» **Texte fourni**:

Dans ce domaine, les dilemmes qui attendent un écrivain-décorateur ressemblent passablement à ceux qui se posent à une équipe de décorateurs de cinéma. La grande question qui se pose consiste à se demander jusqu’où aller ? Quelle est la bonne taille pour un décor ? Jusqu’à quel niveau de détail est-il nécessaire de fignoler ? Lors d’un tournage, on se rend facilement compte que tout le temps passé à travailler sur une partie du décor qui n’apparaîtra jamais à l’écran peut être considéré comme perdu – même si en même temps, des détails minutieux qui ne seront pas perçus par les spectateurs peuvent aider les comédiens à s’immerger dans leur personnage et donc à bien faire leur travail.

Cela dit, ce n’est pas par hasard que j’ai choisi d’appeler ça un « décor », et à laisser entre parenthèses l’appellation « worldbuilding », pour désigner son processus de création. Car le plus minutieux des décors de cinéma n’en restera pas moins une illusion, capable de donner le change face à la caméra, mais s’il vous venait à l’idée d’aller regarder ce qui se cache derrière, vous verriez du plâtre, des planches et une absence de détails qui témoigne du fait qu’il ne s’agit que d’un habile trucage.

Il est inutile d’accumuler des détails qui ne seront jamais utilisés

Ce qui compte au cinéma, c’est que le décor soit suffisamment vraisemblable à l’écran. Ce qui compte en littérature, c’est que le décor remplisse son office dans le cadre de ce qui est nécessaire dans le livre. Dans la plupart des cas, il est inutile d’accumuler des détails qui ne seront jamais utilisés, ni pour le texte lui-même, ni pour son élaboration.

De toute manière, c’est une fatalité. Si vous signez un roman dont l’action se situe dans une ville, vous n’en décrirez probablement pas chaque quartier, certainement pas chaque maison, et dans aucun cas chaque habitant. C’est donc bien qu’il existe une limite à la quantité d’informations que vous êtes susceptibles d’accumuler pour donner du contexte à votre histoire. Reste à la trouver.

Si vous rédigez un roman dont l’action se situe au sein d’une caserne de pompiers, il vous sera sans doute nécessaire d’avoir une idée de l’organisation des lieux, de l’emploi du temps des soldats du feu, des effectifs et du matériel. Mais, à moins d’une surprise, il y a toutes sortes de questions qui pourront rester sans réponses, de l’historique de la brigade de pompiers jusqu’au fonctionnement de sa comptabilité.

En d’autres termes : lorsque vous écrivez un roman, vous n’êtes pas en train d’écrire une encyclopédie. L’avertissement n’est pas à prendre à la légère, dans la mesure où vous pouvez accumuler éternellement toutes sortes de détails pour construire votre décor, en particulier dans les littératures de l’imaginaire. Et se consacrer à ça peut déboucher sur un gros gâchis de temps, et même pire : vous donner l’impression que vous progressez alors que ce que vous faites ne sert à rien. Une règle à observer, lorsqu’on écrit un roman, c’est que si vous avez accumulé 500 pages de notes sur votre univers et que vous n’avez pas encore bouclé votre premier chapitre, ça signifie que vos priorités ne sont pas les bonnes.

» **Liste des consignes**:
A - Recopiez mot pour mot le passage du texte fourni qui s'ouvre sur les mots contenant « Dans ce domaine, les » et se termine par « faire leur travail. ».
B - D'après le texte fourni, de quels éléments faut-il sans doute avoir une idée pour écrire un roman se déroulant dans une caserne de pompiers ? Énumérez-les tous.
Le matériel qui suit n'a aucun lien avec le texte fourni.

» **Données**:
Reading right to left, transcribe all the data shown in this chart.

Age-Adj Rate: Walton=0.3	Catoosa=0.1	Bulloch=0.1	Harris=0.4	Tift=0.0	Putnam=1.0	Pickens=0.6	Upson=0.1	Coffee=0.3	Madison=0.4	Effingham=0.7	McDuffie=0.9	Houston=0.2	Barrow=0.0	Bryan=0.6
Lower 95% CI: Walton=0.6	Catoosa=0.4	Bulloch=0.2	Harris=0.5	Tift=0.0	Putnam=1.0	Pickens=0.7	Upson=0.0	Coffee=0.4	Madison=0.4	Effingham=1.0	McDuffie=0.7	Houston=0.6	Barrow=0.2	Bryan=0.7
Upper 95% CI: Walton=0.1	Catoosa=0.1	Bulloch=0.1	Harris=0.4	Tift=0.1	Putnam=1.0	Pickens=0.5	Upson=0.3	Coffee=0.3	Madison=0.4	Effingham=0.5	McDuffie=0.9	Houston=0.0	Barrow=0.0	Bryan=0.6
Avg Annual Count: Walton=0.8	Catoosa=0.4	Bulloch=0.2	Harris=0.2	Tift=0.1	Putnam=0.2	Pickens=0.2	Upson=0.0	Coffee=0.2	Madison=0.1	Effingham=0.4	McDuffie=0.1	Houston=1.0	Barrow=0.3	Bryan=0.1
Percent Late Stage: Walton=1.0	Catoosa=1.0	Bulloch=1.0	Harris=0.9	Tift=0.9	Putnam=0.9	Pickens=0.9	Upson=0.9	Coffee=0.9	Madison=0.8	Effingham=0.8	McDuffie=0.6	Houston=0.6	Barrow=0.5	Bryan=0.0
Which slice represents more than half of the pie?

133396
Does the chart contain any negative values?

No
* * *
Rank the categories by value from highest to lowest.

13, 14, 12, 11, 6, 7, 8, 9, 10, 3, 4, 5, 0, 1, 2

» **Réponses par consigne**:
A -
Dans ce domaine, les dilemmes qui attendent un écrivain-décorateur ressemblent passablement à ceux qui se posent à une équipe de décorateurs de cinéma. La grande question qui se pose consiste à se demander jusqu’où aller ? Quelle est la bonne taille pour un décor ? Jusqu’à quel niveau de détail est-il nécessaire de fignoler ? Lors d’un tournage, on se rend facilement compte que tout le temps passé à travailler sur une partie du décor qui n’apparaîtra jamais à l’écran peut être considéré comme perdu – même si en même temps, des détails minutieux qui ne seront pas perçus par les spectateurs peuvent aider les comédiens à s’immerger dans leur personnage et donc à bien faire leur travail.

B -
- l'organisation des lieux
- l'emploi du temps des soldats du feu
- les effectifs
- le matériel